The Netherlands, Japan, Germany, Taiwan and the United Arab Emirates are partners, and the international demand continues to be strong, he said recently at a corporate briefing for reporters in Washington, D.C.

Later in the fourth quarter of this year there will be another PAC-3 missile test examining technical advances in such areas as software, as well as tweaks to doctrine, or how soldiers use the missile.

Lockheed Martin supports Defense Department affordability initiatives, Cavin said. For the company, affordability means taking a refreshed look at processes, relationships and the time it takes to produce equipment.

Reducing costs as a corporation for example, has led to a reduced presence at trade shows such as the venerable Paris Air Show, and its off year counterpart Farnborough in the U.K.

“We’ve reduced out footprint by about a third,” Cavin said. “That’s a savings of $2.5 million.”

Reducing overhead has meant the voluntary separation of some 600 senior employees at the vice president and director level, he said. “That will save us $350 million over the next five years and $105 million each year thereafter.”

However, while looking for ways to reduce costs, Lockheed Martin continues to spend about the same amount year-to-year on its own internal research and development efforts.

“We’ve taken a very conscious look at it and we’re about the same as we’ve been in the past years in our IR&D investment because we know if you start cutting back in that critical area we will not be there when that capability is needed.”

The Army finds the capability gaps, Cavin said, then it is incumbent upon industry to use its funds to support the technology to fill those capability gaps.

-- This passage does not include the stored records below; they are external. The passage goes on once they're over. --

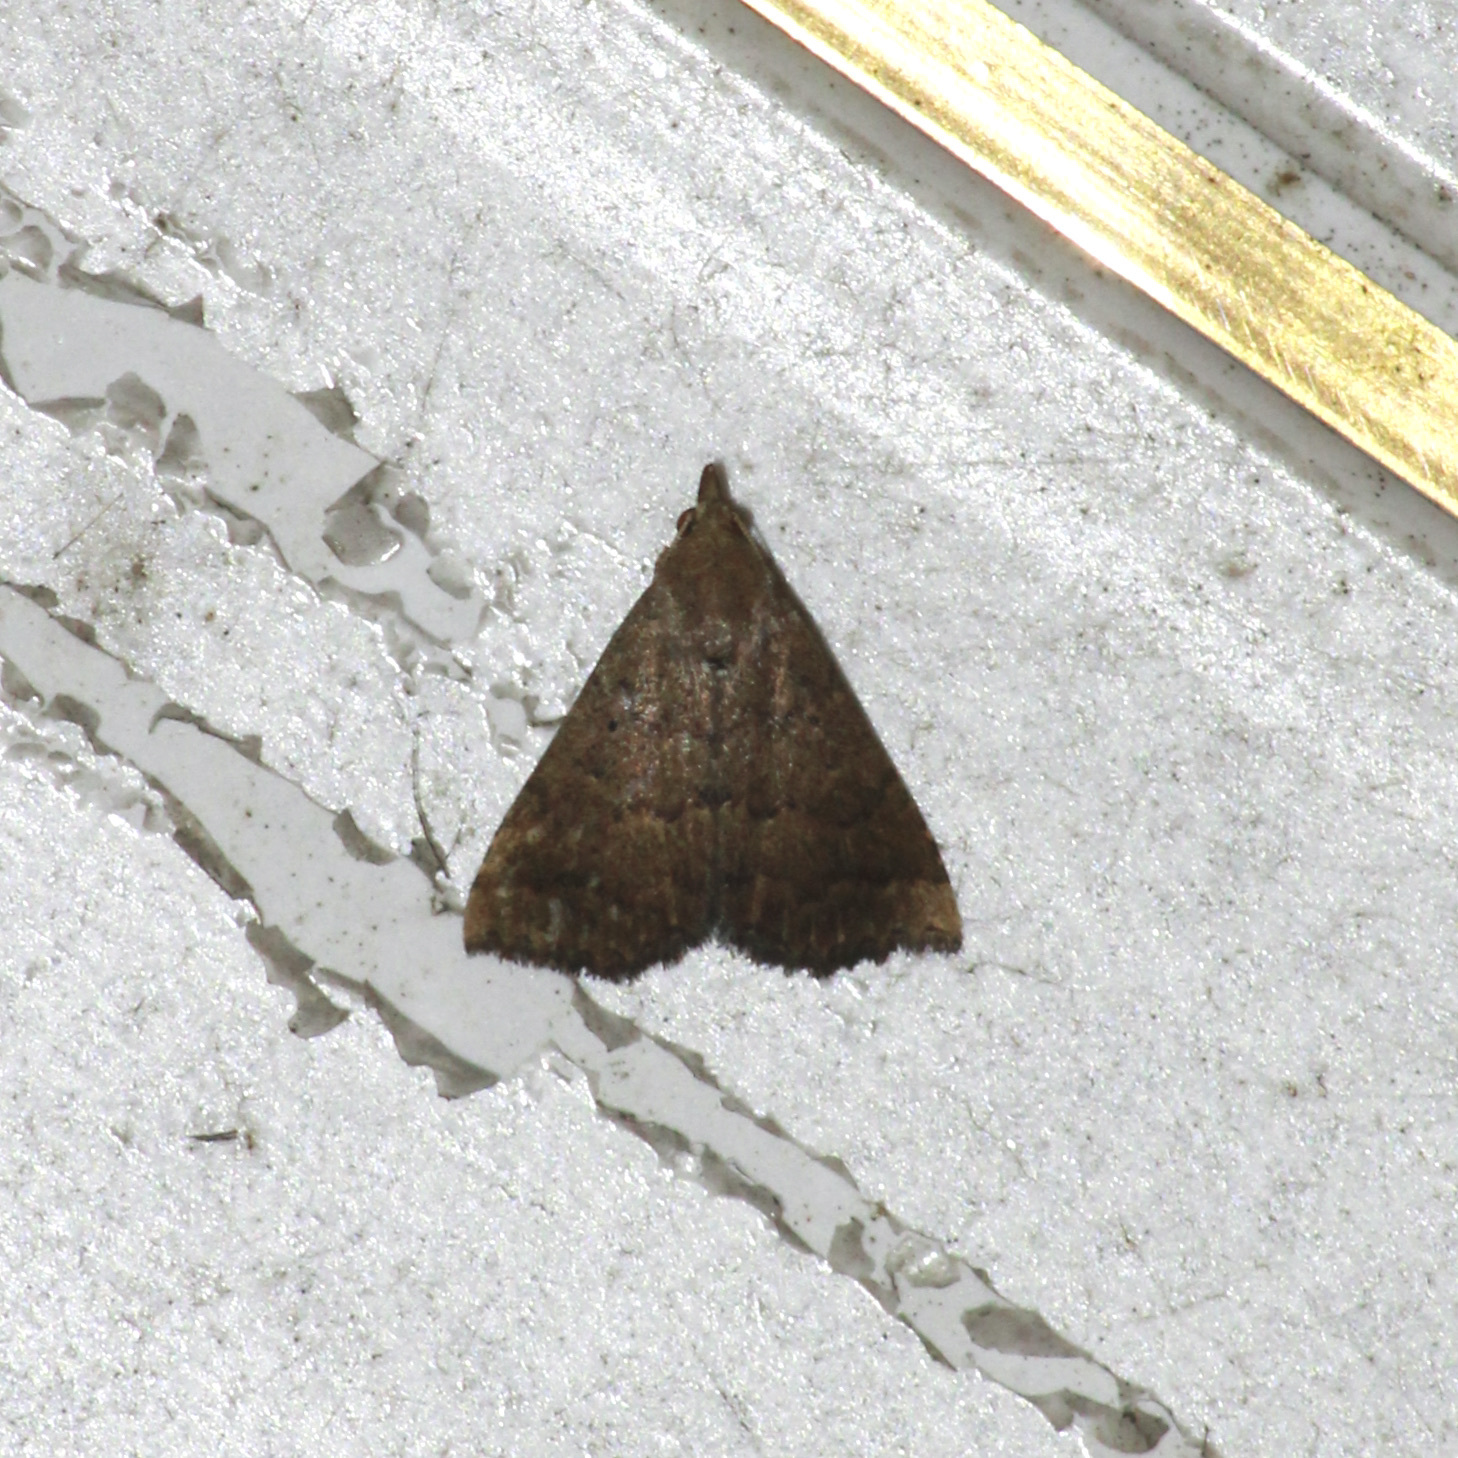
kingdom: Animalia
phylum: Arthropoda
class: Insecta
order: Lepidoptera
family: Erebidae
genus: Arugisa
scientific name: Arugisa Poena drucella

“In our missile business we’re always looking at ways to reduce weight and improve the propulsion,” Cavin said. “We are working continually to address those issues.”

Douglas Graham, vice president, Advanced Programs, Strategic & Missile Defense Systems in Lockheed Martin Space Systems Company said, “We continue to make significant investments in IR&D.” For example, by investing a fair amount into the new SM3-Blk IIB missile, which the company is working on in a competitive development for the Missile Defense Agency.

IR&D also is invested in THAAD as it moves toward the future, for example, to make it easier to maintain, Graham said.

“We’re also investing in directed energy looking out to the future,” he said. Directed energy is a technology whose time is coming as electric lasers show promise, particularly in power levels.

“There’s a lot of downward pressure on budgets and on overheads,” but the company continues to invest in IR&D because that’s the future, Graham said.

Nick Bucci, director, Aegis BMD Development Programs, at Lockheed Martin MS2, said looking at the weapons systems, they continually look for new ways to use missiles and the mission areas, and investing in the electronics area.

Company investment is also informed by the threat, Cavin said.